Bug 1017046

Summary: grep -f uses lot of memory
Product: [Fedora] Fedora Reporter: Jens Petersen <petersen>
Component: grepAssignee: Jaroslav Škarvada <jskarvad>
Status: CLOSED NOTABUG QA Contact: Fedora Extras Quality Assurance <extras-qa>
Severity: unspecified Docs Contact:
Priority: unspecified    
Version: rawhideCC: jskarvad, lkundrak
Target Milestone: ---   
Target Release: ---   
Hardware: Unspecified   
OS: Unspecified   
Whiteboard:
Fixed In Version: Doc Type: Bug Fix
Doc Text:
Story Points: ---
Clone Of: Environment:
Last Closed: 2013-10-09 09:38:09 UTC Type: Bug
Regression: --- Mount Type: ---
Documentation: --- CRM:
Verified Versions: Category: ---
oVirt Team: --- RHEL 7.3 requirements from Atomic Host:
Cloudforms Team: --- Target Upstream Version:

Description Jens Petersen 2013-10-09 08:12:04 UTC
Description of problem:
grep -f seems to use many gigs of memory for a large input fail.
The resources used seem far greater than the size of the inputs.

Steps to Reproduce:
$ koji list-tagged f19 | tail -n +3 | awk '{print $1}' > f19
$ koji list-tagged f19-updates | tail -n +3 | awk '{print $1}' > f19-updates
$ wc -l f19 f19-updates
 13606 371784 f19.tagged
  4176 110596 f19-updates.tagged
$ grep -f f19-updates f19

Actual results:
Uses many gigs of ram: I killed the process as it reached 10GB...

Expected results:
Memory usage to be more constant in space and time.

Comment 1 Jaroslav Škarvada 2013-10-09 08:39:31 UTC
For your use case, you should rather use:
$ grep -Ff f19-updates f19

Compiling and running cca. 112kB regex which includes wildcards can be really expensive.

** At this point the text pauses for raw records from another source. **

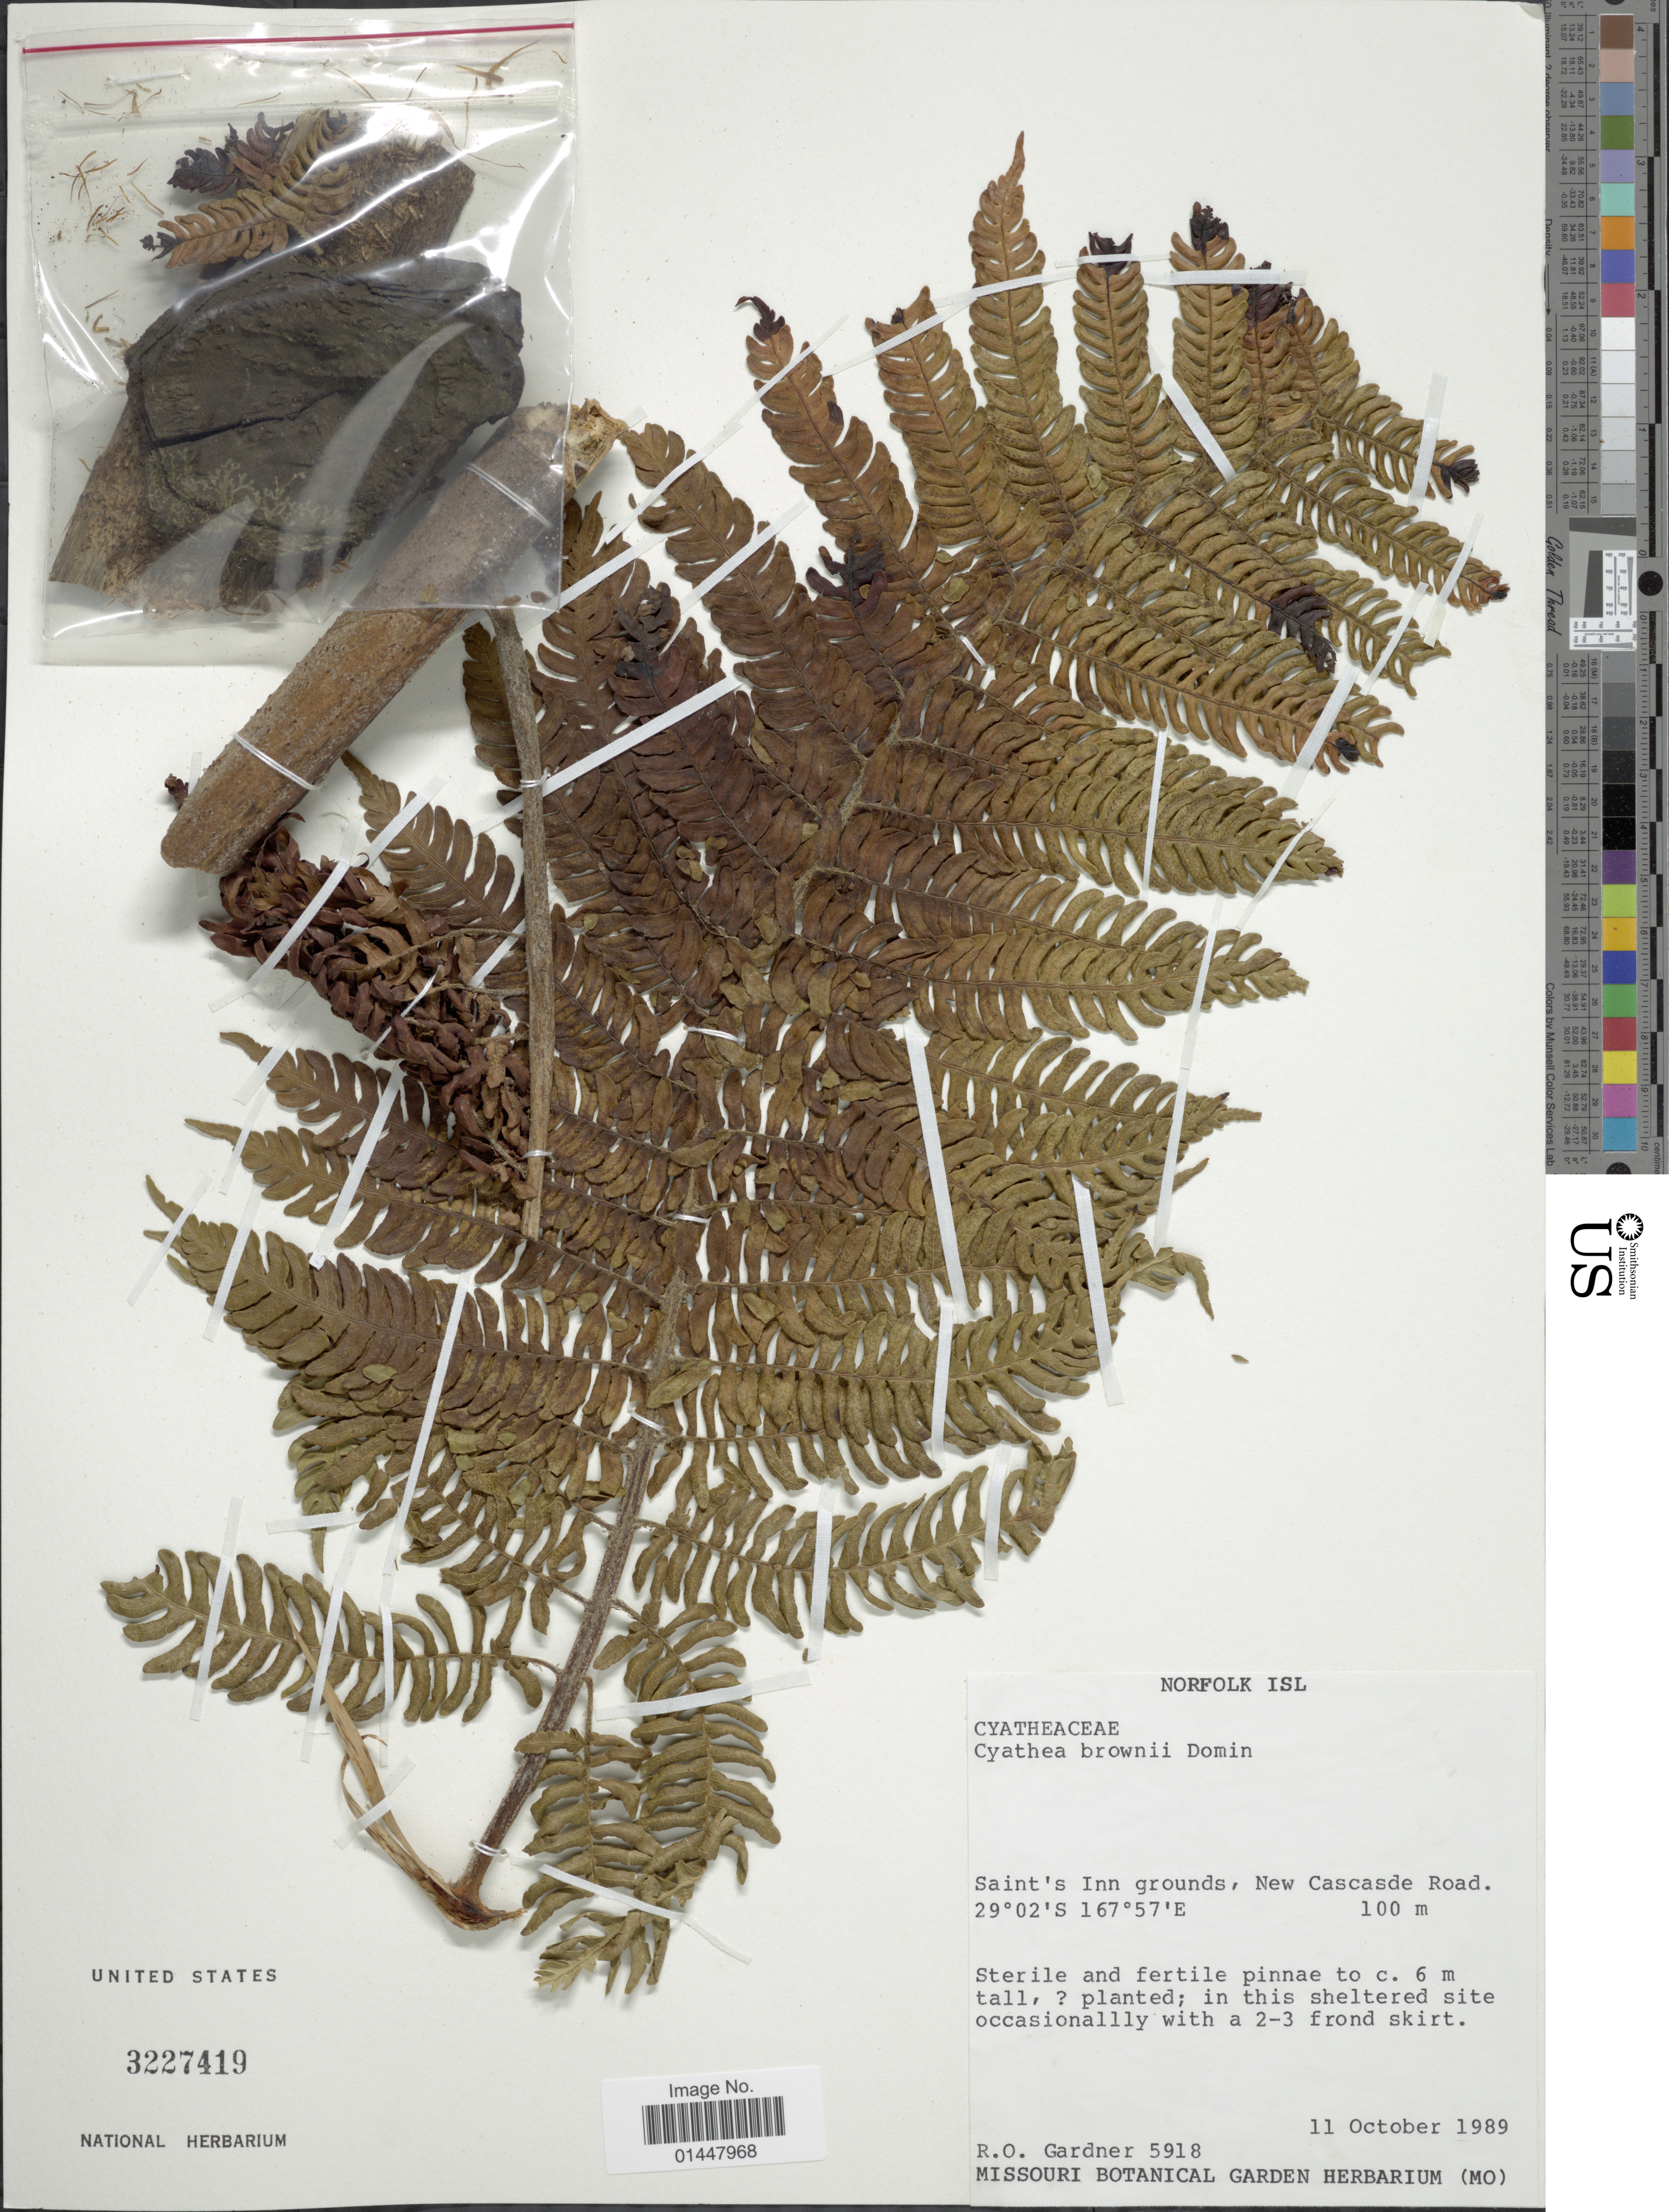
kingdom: Plantae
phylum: Tracheophyta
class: Polypodiopsida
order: Cyatheales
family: Cyatheaceae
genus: Sphaeropteris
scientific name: Sphaeropteris brownii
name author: Domin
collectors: R. O. Gardner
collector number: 5918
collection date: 1989-10-11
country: Australia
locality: Norfolk Isl, Saint's Inn grounds, New Cascade road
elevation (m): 100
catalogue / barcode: US 3227419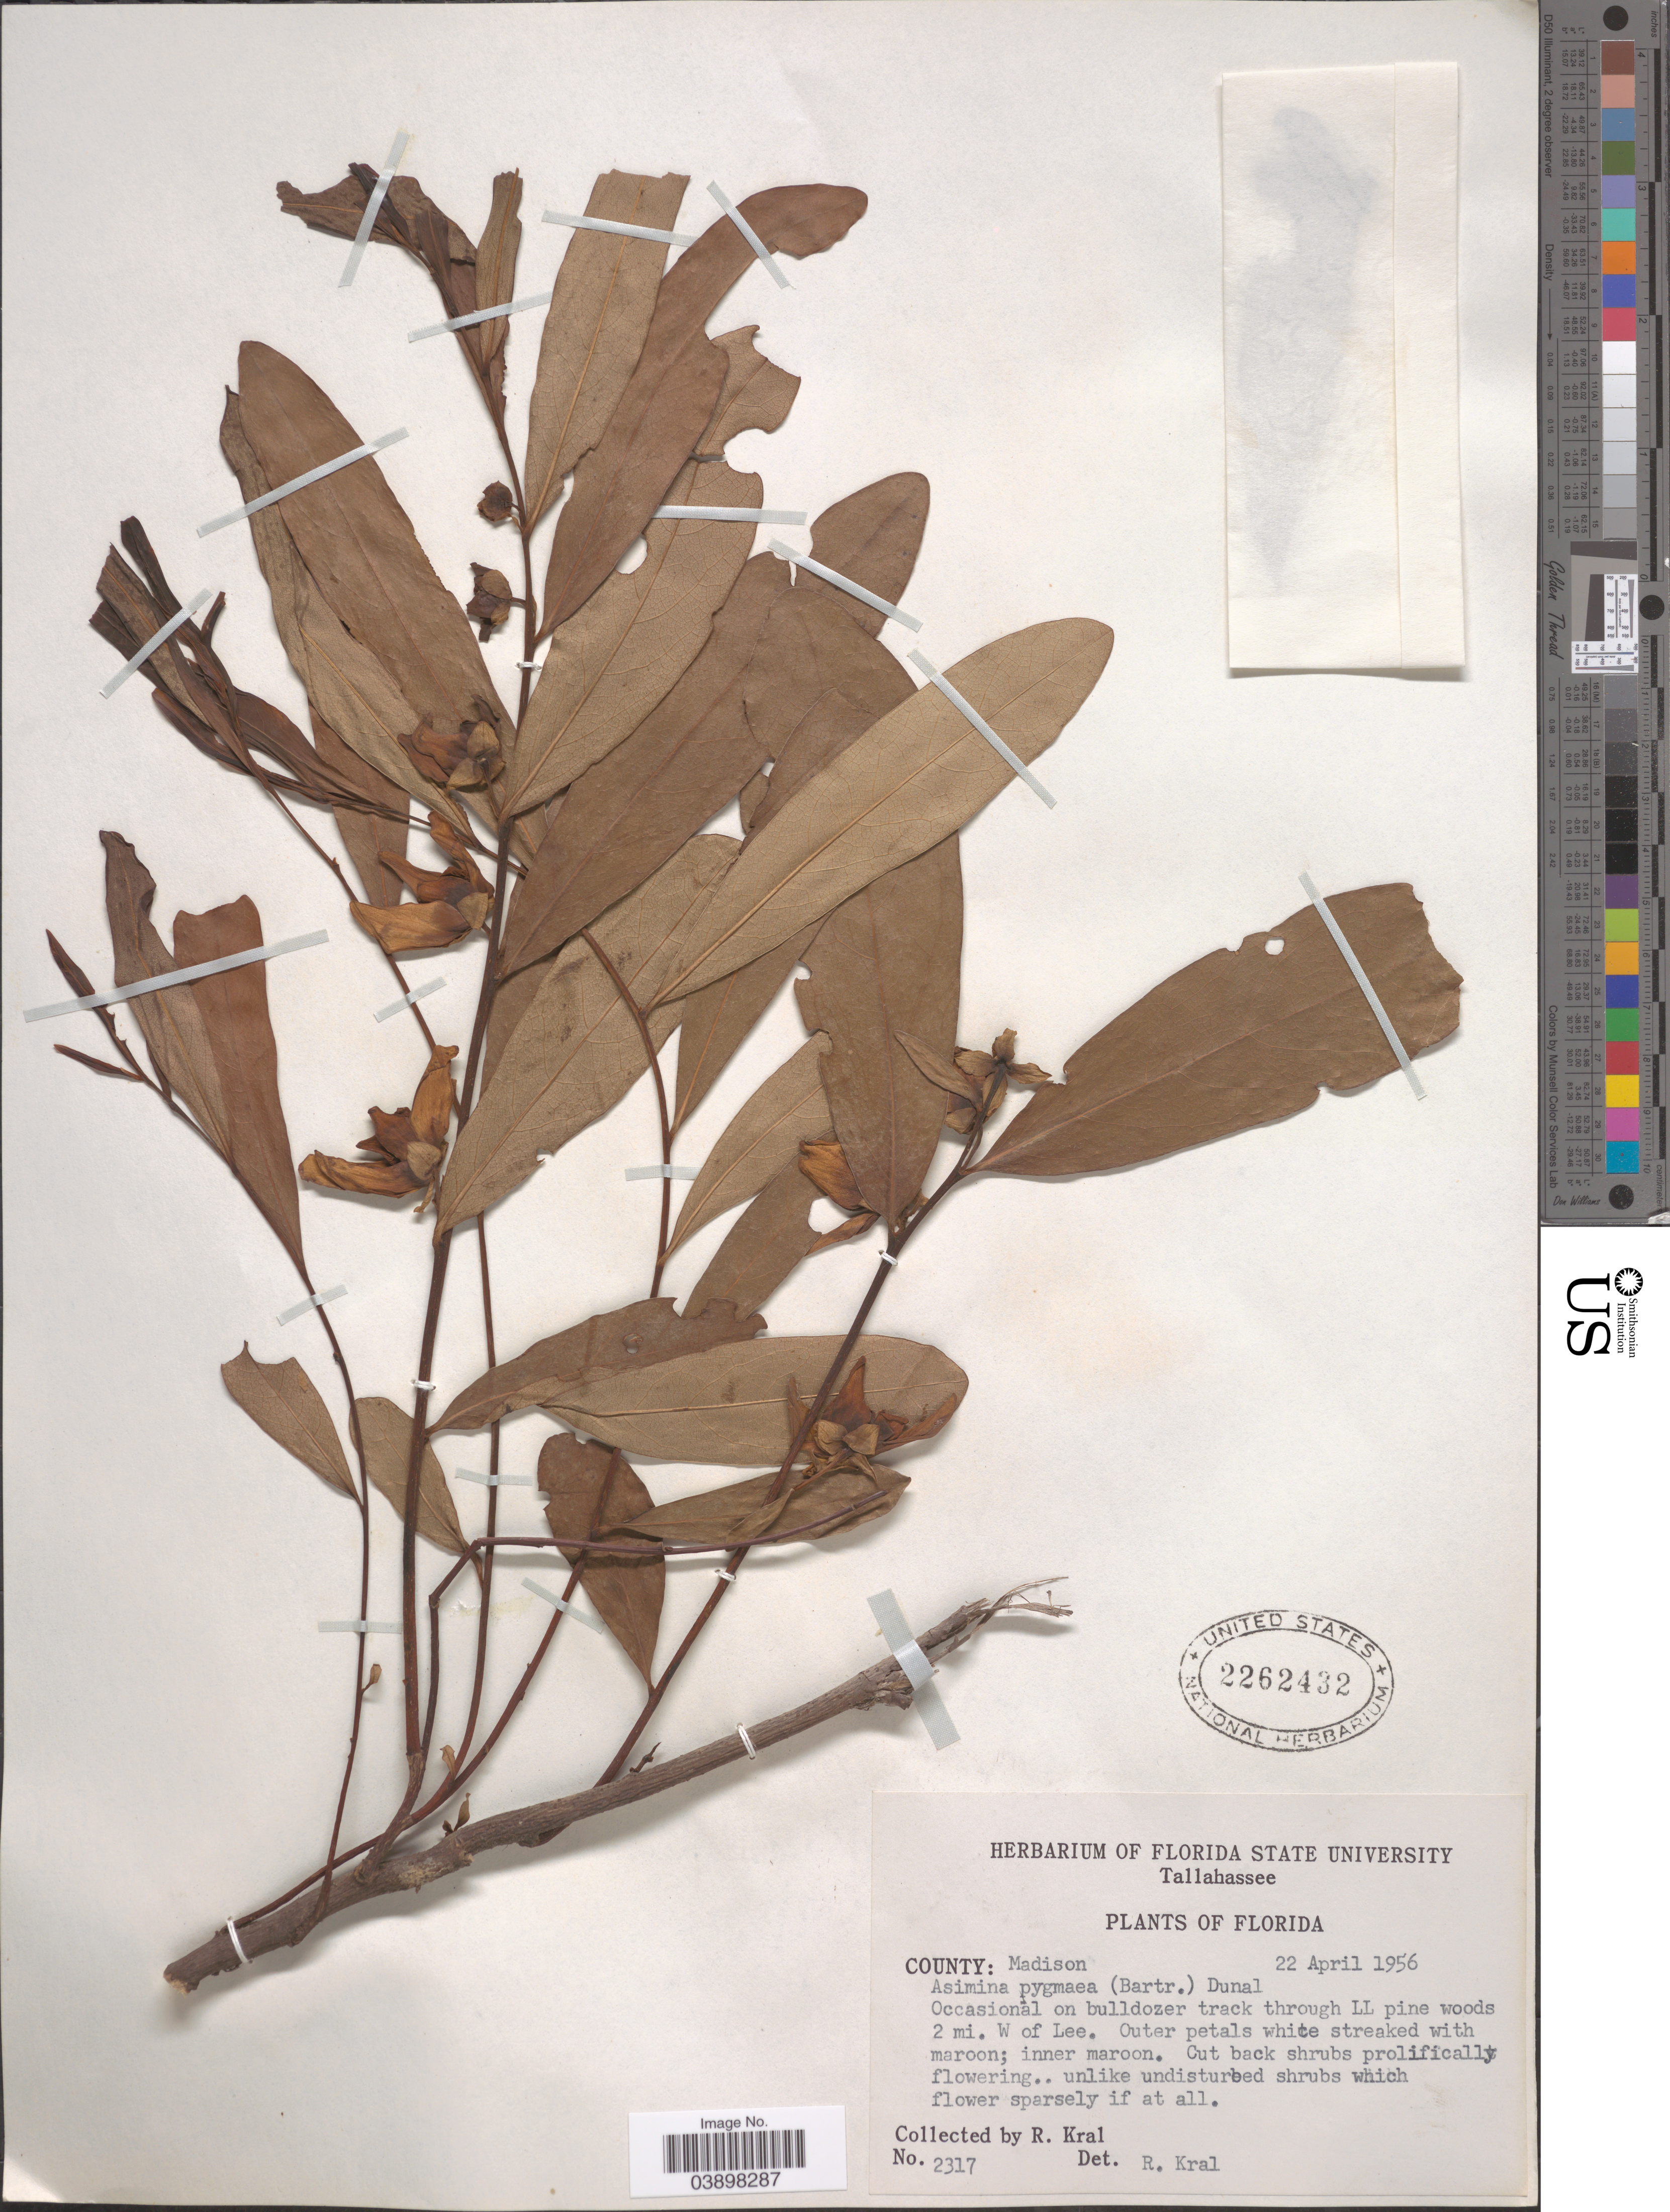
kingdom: Plantae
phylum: Tracheophyta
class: Magnoliopsida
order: Magnoliales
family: Annonaceae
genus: Asimina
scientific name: Asimina pygmaea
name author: Dunal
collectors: R. Kral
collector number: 2317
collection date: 1956-04-22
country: United States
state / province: Florida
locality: County: Madison. 2 mi. W of Lee.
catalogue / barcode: US 2262432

Comment 2 Jens Petersen 2013-10-09 09:16:11 UTC
Ah yes good point.  Okay - dunno if there is anything more that can be done to improve the efficiency - I suppose I was wondering why grep keeps it all
in memory but that is surely something for upstream.  Likely this can be
closed..

Comment 3 Jaroslav Škarvada 2013-10-09 09:37:14 UTC
(In reply to Jens Petersen from comment #2)
> Ah yes good point.  Okay - dunno if there is anything more that can be done
> to improve the efficiency - I suppose I was wondering why grep keeps it all
> in memory but that is surely something for upstream.  Likely this can be
> closed..

I guess it is not worth to partially read the data from the disk and/or go through the multiple passes - there could be big performance penalty.

Also if you need the regex match, you can escape the 'dots' in your pattern file to significantly reduce the space of the problem:

$ sed -i 's/\./\\\./g' f19-updates

Then it required less than 2 GB of resident memory on my box.

Closing as notabug according to previous comments.